Dataset items:
_ _ _ _ _
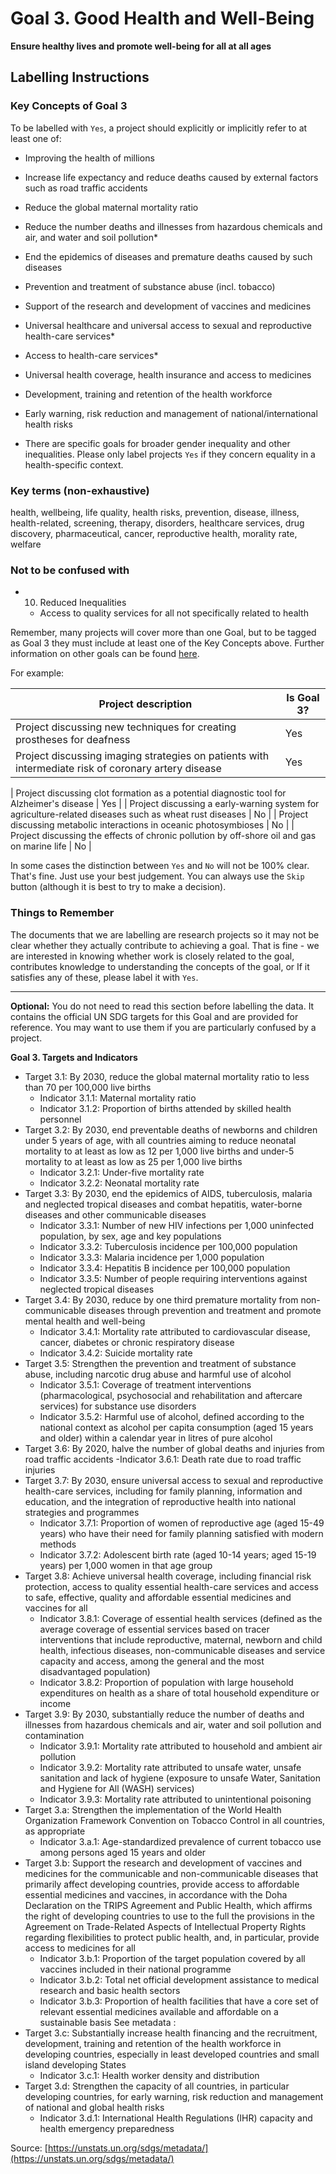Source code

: # Goal 3. Good Health and Well-Being
**Ensure healthy lives and promote well-being for all at all ages**

## Labelling Instructions

### Key Concepts of Goal 3

To be labelled with `Yes`, a project should explicitly or implicitly refer to at least one of:

- Improving the health of millions
- Increase life expectancy and reduce deaths caused by external factors such as road traffic accidents
- Reduce the global maternal mortality ratio
- Reduce the number deaths and illnesses from hazardous chemicals and air, and water and soil pollution*
- End the epidemics of diseases and premature deaths caused by such diseases
- Prevention and treatment of substance abuse (incl. tobacco)

- Support of the research and development of vaccines and medicines
- Universal healthcare and universal access to sexual and reproductive health-care services*
- Access to health-care services*
- Universal health coverage, health insurance and access to medicines
- Development, training and retention of the health workforce
- Early warning, risk reduction and management of national/international health risks

* There are specific goals for broader gender inequality and other inequalities. Please only label projects `Yes` if they concern equality in a health-specific context.


### Key terms (non-exhaustive)

health, wellbeing, life quality, health risks, prevention, disease, illness, health-related, screening, therapy, disorders, healthcare services, drug discovery, pharmaceutical, cancer, reproductive health, morality rate, welfare

### Not to be confused with

- 10. Reduced Inequalities
  - Access to quality services for all not specifically related to health

Remember, many projects will cover more than one Goal, but to be tagged as Goal 3 they must include at least one of the Key Concepts above. Further information on other goals can be found [here](https://unstats.un.org/sdgs/metadata/).

For example:

| Project description                                                                        | Is Goal 3? |
|--------------------------------------------------------------------------------------------|------------|
| Project discussing new techniques for creating prostheses for deafness                                     | Yes        |
| Project discussing imaging strategies on patients with intermediate risk of coronary artery disease                                    | Yes        |

| Project discussing clot formation as a potential diagnostic tool for Alzheimer's disease                                     | Yes        |
| Project discussing a early-warning system for agriculture-related diseases such as wheat rust diseases                                    | No         |
| Project discussing metabolic interactions in oceanic photosymbioses                                    | No         |
| Project discussing the effects of chronic pollution by off-shore oil and gas on marine life                                    | No         |

In some cases the distinction between `Yes` and `No` will not be 100% clear. That's fine. Just use your best judgement. You can always use the `Skip` button (although it is best to try to make a decision).


### Things to Remember

The documents that we are labelling are research projects so it may not be clear whether they actually contribute to achieving a goal. That is fine - we are interested in knowing whether work is closely related to the goal, contributes knowledge to understanding the concepts of the goal, or If it satisfies any of these, please label it with `Yes`.


---

**Optional:** You do not need to read this section before labelling the data. It contains the official UN SDG targets for this Goal and are provided for reference. You may want to use them if you are particularly confused by a project.


**Goal 3. Targets and Indicators**

- Target 3.1: By 2030, reduce the global maternal mortality ratio to less than 70 per 100,000 live births
  - Indicator 3.1.1: Maternal mortality ratio
  - Indicator 3.1.2: Proportion of births attended by skilled health personnel
- Target 3.2: By 2030, end preventable deaths of newborns and children under 5 years of age, with all countries aiming to reduce neonatal mortality to at least as low as 12 per 1,000 live births and under-5 mortality to at least as low as 25 per 1,000 live births
  - Indicator 3.2.1: Under-five mortality rate
  - Indicator 3.2.2: Neonatal mortality rate
- Target 3.3: By 2030, end the epidemics of AIDS, tuberculosis, malaria and neglected tropical diseases and combat hepatitis, water-borne diseases and other communicable diseases
  - Indicator 3.3.1: Number of new HIV infections per 1,000 uninfected population, by sex, age and key populations
  - Indicator 3.3.2: Tuberculosis incidence per 100,000 population
  - Indicator 3.3.3: Malaria incidence per 1,000 population
  - Indicator 3.3.4: Hepatitis B incidence per 100,000 population
  - Indicator 3.3.5: Number of people requiring interventions against neglected tropical diseases
- Target 3.4: By 2030, reduce by one third premature mortality from non-communicable diseases through prevention and treatment and promote mental health and well-being
  - Indicator 3.4.1: Mortality rate attributed to cardiovascular disease, cancer, diabetes or chronic respiratory disease
  - Indicator 3.4.2: Suicide mortality rate
- Target 3.5: Strengthen the prevention and treatment of substance abuse, including narcotic drug abuse and harmful use of alcohol
  - Indicator 3.5.1: Coverage of treatment interventions (pharmacological, psychosocial and rehabilitation and aftercare services) for substance use disorders
  - Indicator 3.5.2: Harmful use of alcohol, defined according to the national context as alcohol per capita consumption (aged 15 years and older) within a calendar year in litres of pure alcohol
- Target 3.6: By 2020, halve the number of global deaths and injuries from road traffic accidents
   -Indicator 3.6.1: Death rate due to road traffic injuries
- Target 3.7: By 2030, ensure universal access to sexual and reproductive health-care services, including for family planning, information and education, and the integration of reproductive health into national strategies and programmes
  - Indicator 3.7.1: Proportion of women of reproductive age (aged 15-49 years) who have their need for family planning satisfied with modern methods
  - Indicator 3.7.2: Adolescent birth rate (aged 10-14 years; aged 15-19 years) per 1,000 women in that age group
- Target 3.8: Achieve universal health coverage, including financial risk protection, access to quality essential health-care services and access to safe, effective, quality and affordable essential medicines and vaccines for all
  - Indicator 3.8.1: Coverage of essential health services (defined as the average coverage of essential services based on tracer interventions that include reproductive, maternal, newborn and child health, infectious diseases, non-communicable diseases and service capacity and access, among the general and the most disadvantaged population)
  - Indicator 3.8.2: Proportion of population with large household expenditures on health as a share of total household expenditure or income
- Target 3.9: By 2030, substantially reduce the number of deaths and illnesses from hazardous chemicals and air, water and soil pollution and contamination
  - Indicator 3.9.1: Mortality rate attributed to household and ambient air pollution
  - Indicator 3.9.2: Mortality rate attributed to unsafe water, unsafe sanitation and lack of hygiene (exposure to unsafe Water, Sanitation and Hygiene for All (WASH) services)
  - Indicator 3.9.3: Mortality rate attributed to unintentional poisoning
- Target 3.a: Strengthen the implementation of the World Health Organization Framework Convention on Tobacco Control in all countries, as appropriate
  - Indicator 3.a.1: Age-standardized prevalence of current tobacco use among persons aged 15 years and older
- Target 3.b: Support the research and development of vaccines and medicines for the communicable and non-communicable diseases that primarily affect developing countries, provide access to affordable essential medicines and vaccines, in accordance with the Doha Declaration on the TRIPS Agreement and Public Health, which affirms the right of developing countries to use to the full the provisions in the Agreement on Trade-Related Aspects of Intellectual Property Rights regarding flexibilities to protect public health, and, in particular, provide access to medicines for all
  - Indicator 3.b.1: Proportion of the target population covered by all vaccines included in their national programme
  - Indicator 3.b.2: Total net official development assistance to medical research and basic health sectors
  - Indicator 3.b.3: Proportion of health facilities that have a core set of relevant essential medicines available and affordable on a sustainable basis
  See metadata :
- Target 3.c: Substantially increase health financing and the recruitment, development, training and retention of the health workforce in developing countries, especially in least developed countries and small island developing States
  - Indicator 3.c.1: Health worker density and distribution
- Target 3.d: Strengthen the capacity of all countries, in particular developing countries, for early warning, risk reduction and management of national and global health risks
  - Indicator 3.d.1: International Health Regulations (IHR) capacity and health emergency preparedness

Source: [https://unstats.un.org/sdgs/metadata/](https://unstats.un.org/sdgs/metadata/)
_ _ _ _ _
WORK INSTRUCTION: Pictures aside, give the data again exactly as it appears.

TASK OUTPUT:
Source code

: # Goal 3. Good Health and Well-Being
**Ensure healthy lives and promote well-being for all at all ages**

## Labelling Instructions

### Key Concepts of Goal 3

To be labelled with `Yes`, a project should explicitly or implicitly refer to at least one of:

- Improving the health of millions
- Increase life expectancy and reduce deaths caused by external factors such as road traffic accidents
- Reduce the global maternal mortality ratio
- Reduce the number deaths and illnesses from hazardous chemicals and air, and water and soil pollution*
- End the epidemics of diseases and premature deaths caused by such diseases
- Prevention and treatment of substance abuse (incl. tobacco)

- Support of the research and development of vaccines and medicines
- Universal healthcare and universal access to sexual and reproductive health-care services*
- Access to health-care services*
- Universal health coverage, health insurance and access to medicines
- Development, training and retention of the health workforce
- Early warning, risk reduction and management of national/international health risks

* There are specific goals for broader gender inequality and other inequalities. Please only label projects `Yes` if they concern equality in a health-specific context.


### Key terms (non-exhaustive)

health, wellbeing, life quality, health risks, prevention, disease, illness, health-related, screening, therapy, disorders, healthcare services, drug discovery, pharmaceutical, cancer, reproductive health, morality rate, welfare

### Not to be confused with

- 10. Reduced Inequalities
  - Access to quality services for all not specifically related to health

Remember, many projects will cover more than one Goal, but to be tagged as Goal 3 they must include at least one of the Key Concepts above. Further information on other goals can be found [here](https://unstats.un.org/sdgs/metadata/).

For example:

| Project description                                                                        | Is Goal 3? |
|--------------------------------------------------------------------------------------------|------------|
| Project discussing new techniques for creating prostheses for deafness                                     | Yes        |
| Project discussing imaging strategies on patients with intermediate risk of coronary artery disease                                    | Yes        |

| Project discussing clot formation as a potential diagnostic tool for Alzheimer's disease                                     | Yes        |
| Project discussing a early-warning system for agriculture-related diseases such as wheat rust diseases                                    | No         |
| Project discussing metabolic interactions in oceanic photosymbioses                                    | No         |
| Project discussing the effects of chronic pollution by off-shore oil and gas on marine life                                    | No         |

In some cases the distinction between `Yes` and `No` will not be 100% clear. That's fine. Just use your best judgement. You can always use the `Skip` button (although it is best to try to make a decision).


### Things to Remember

The documents that we are labelling are research projects so it may not be clear whether they actually contribute to achieving a goal. That is fine - we are interested in knowing whether work is closely related to the goal, contributes knowledge to understanding the concepts of the goal, or If it satisfies any of these, please label it with `Yes`.


---

**Optional:** You do not need to read this section before labelling the data. It contains the official UN SDG targets for this Goal and are provided for reference. You may want to use them if you are particularly confused by a project.


**Goal 3. Targets and Indicators**

- Target 3.1: By 2030, reduce the global maternal mortality ratio to less than 70 per 100,000 live births
  - Indicator 3.1.1: Maternal mortality ratio
  - Indicator 3.1.2: Proportion of births attended by skilled health personnel
- Target 3.2: By 2030, end preventable deaths of newborns and children under 5 years of age, with all countries aiming to reduce neonatal mortality to at least as low as 12 per 1,000 live births and under-5 mortality to at least as low as 25 per 1,000 live births
  - Indicator 3.2.1: Under-five mortality rate
  - Indicator 3.2.2: Neonatal mortality rate
- Target 3.3: By 2030, end the epidemics of AIDS, tuberculosis, malaria and neglected tropical diseases and combat hepatitis, water-borne diseases and other communicable diseases
  - Indicator 3.3.1: Number of new HIV infections per 1,000 uninfected population, by sex, age and key populations
  - Indicator 3.3.2: Tuberculosis incidence per 100,000 population
  - Indicator 3.3.3: Malaria incidence per 1,000 population
  - Indicator 3.3.4: Hepatitis B incidence per 100,000 population
  - Indicator 3.3.5: Number of people requiring interventions against neglected tropical diseases
- Target 3.4: By 2030, reduce by one third premature mortality from non-communicable diseases through prevention and treatment and promote mental health and well-being
  - Indicator 3.4.1: Mortality rate attributed to cardiovascular disease, cancer, diabetes or chronic respiratory disease
  - Indicator 3.4.2: Suicide mortality rate
- Target 3.5: Strengthen the prevention and treatment of substance abuse, including narcotic drug abuse and harmful use of alcohol
  - Indicator 3.5.1: Coverage of treatment interventions (pharmacological, psychosocial and rehabilitation and aftercare services) for substance use disorders
  - Indicator 3.5.2: Harmful use of alcohol, defined according to the national context as alcohol per capita consumption (aged 15 years and older) within a calendar year in litres of pure alcohol
- Target 3.6: By 2020, halve the number of global deaths and injuries from road traffic accidents
   -Indicator 3.6.1: Death rate due to road traffic injuries
- Target 3.7: By 2030, ensure universal access to sexual and reproductive health-care services, including for family planning, information and education, and the integration of reproductive health into national strategies and programmes
  - Indicator 3.7.1: Proportion of women of reproductive age (aged 15-49 years) who have their need for family planning satisfied with modern methods
  - Indicator 3.7.2: Adolescent birth rate (aged 10-14 years; aged 15-19 years) per 1,000 women in that age group
- Target 3.8: Achieve universal health coverage, including financial risk protection, access to quality essential health-care services and access to safe, effective, quality and affordable essential medicines and vaccines for all
  - Indicator 3.8.1: Coverage of essential health services (defined as the average coverage of essential services based on tracer interventions that include reproductive, maternal, newborn and child health, infectious diseases, non-communicable diseases and service capacity and access, among the general and the most disadvantaged population)
  - Indicator 3.8.2: Proportion of population with large household expenditures on health as a share of total household expenditure or income
- Target 3.9: By 2030, substantially reduce the number of deaths and illnesses from hazardous chemicals and air, water and soil pollution and contamination
  - Indicator 3.9.1: Mortality rate attributed to household and ambient air pollution
  - Indicator 3.9.2: Mortality rate attributed to unsafe water, unsafe sanitation and lack of hygiene (exposure to unsafe Water, Sanitation and Hygiene for All (WASH) services)
  - Indicator 3.9.3: Mortality rate attributed to unintentional poisoning
- Target 3.a: Strengthen the implementation of the World Health Organization Framework Convention on Tobacco Control in all countries, as appropriate
  - Indicator 3.a.1: Age-standardized prevalence of current tobacco use among persons aged 15 years and older
- Target 3.b: Support the research and development of vaccines and medicines for the communicable and non-communicable diseases that primarily affect developing countries, provide access to affordable essential medicines and vaccines, in accordance with the Doha Declaration on the TRIPS Agreement and Public Health, which affirms the right of developing countries to use to the full the provisions in the Agreement on Trade-Related Aspects of Intellectual Property Rights regarding flexibilities to protect public health, and, in particular, provide access to medicines for all
  - Indicator 3.b.1: Proportion of the target population covered by all vaccines included in their national programme
  - Indicator 3.b.2: Total net official development assistance to medical research and basic health sectors
  - Indicator 3.b.3: Proportion of health facilities that have a core set of relevant essential medicines available and affordable on a sustainable basis
  See metadata :
- Target 3.c: Substantially increase health financing and the recruitment, development, training and retention of the health workforce in developing countries, especially in least developed countries and small island developing States
  - Indicator 3.c.1: Health worker density and distribution
- Target 3.d: Strengthen the capacity of all countries, in particular developing countries, for early warning, risk reduction and management of national and global health risks
  - Indicator 3.d.1: International Health Regulations (IHR) capacity and health emergency preparedness

Source: [https://unstats.un.org/sdgs/metadata/](https://unstats.un.org/sdgs/metadata/)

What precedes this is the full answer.